In a country that has been savaged by war for more than a decade, thousands of Afghans that descended upon the capital of Kabul were finally handed a reason to celebrate as Hamid Rahimi won the first ever professional boxing bout in Afghanistan.
The middleweight boxer never dreamed that he would be able to compete in the country of his birth after boxing was outlawed by the Taliban. People thought he was crazy when he said he wanted to be the first man to bring the sport to Afghanistan.
However, having worked for months to attempt to make the contest a reality, he finally achieved his dream as he claimed the WBO Inter-continental middleweight title in front of 3000 adoring fans who would have given anything to celebrate this moment.

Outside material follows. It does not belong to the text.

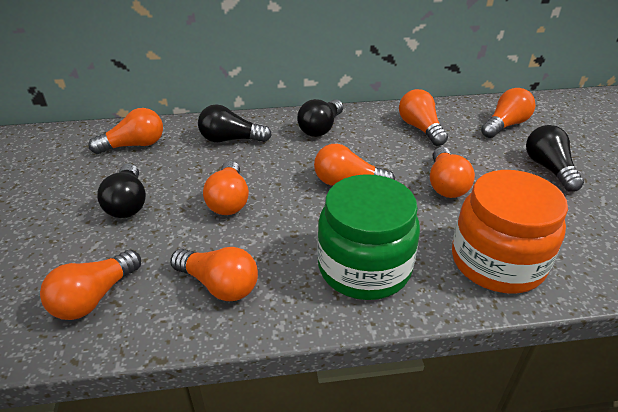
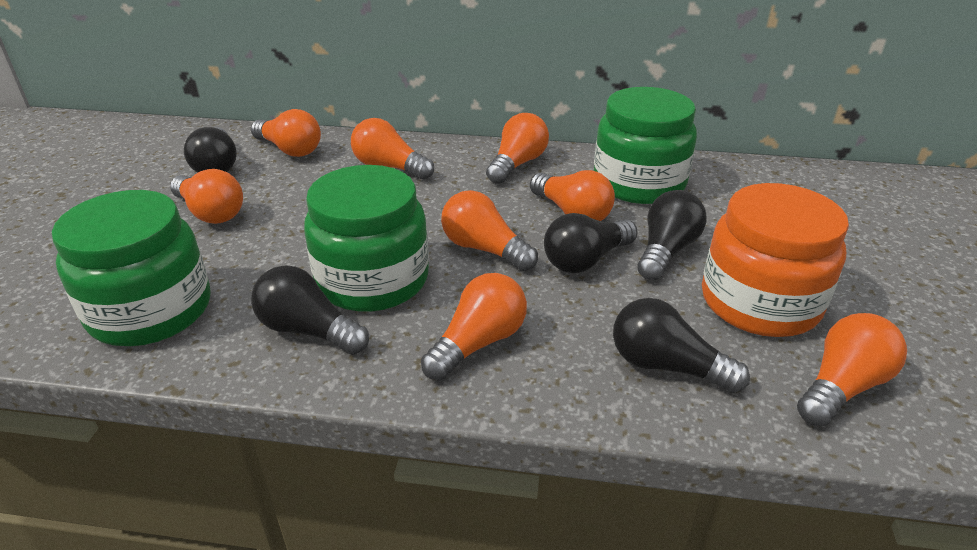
black light bulb: [97,164,146,218] [198,104,272,142] [297,99,343,137] [526,125,584,192] = 4 -> [184,127,237,173] [251,265,369,354] [544,213,638,273] [613,298,750,393] [637,190,706,280] = 5
green jar: [317,174,420,300] = 1 -> [52,190,211,346] [304,165,429,312] [594,87,697,204] = 3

With tickets starting at $60, the equivalent of around two weeks wages, fans were willing to sell prized possessions in order to watch the contest which was broadcast live to 52 countries.
The bout had been billed as a 'fight for peace' as Rahimi set out to bring sporting joy to a nation that has had little to celebrate, with the Afghanistan being the one shining light in the world of sport.
With a professional record of 21 wins in his 22 contests, Rahimi was the favourite and in front of an adoring crowd he gave a boxing lesson, eventually winning the contest by TKO in the seventh round when his opponent Said Mbelwa injured his shoulder.
"I can't even find the words to say how proud and happy I am", said Rahimi who was mobbed in the ring by fans high ranking politicians.
"This is a big day for myself and a very important day for Afghanistan, too. We managed to set a sign for peace and freedom and we showed the people - not only in my country but all over the world - that peace is worth fighting for.
"I want to tell everybody to keep on fighting for your dreams and goals. Together we can achieve big things and make the impossible happen. I thank my team and all the people who believed in me for their huge support.
"This event may be over but the fight for peace will go on. I want to encourage everybody to stand up and join us on our mission."
Rahini was born in Afghanistan but fled to America more than two decades ago and had always stated that it was his dream to be the first professional boxer to put on a show in the country of his birth.
"In Germany when I was talking to people about having a professional boxing match here they laughed at me and said, 'there's a war there, it's impossible'," said the 29-year-old.
"Today it's a start. This belt is not mine, this belt is Afghanistan's, it's yours. I love you."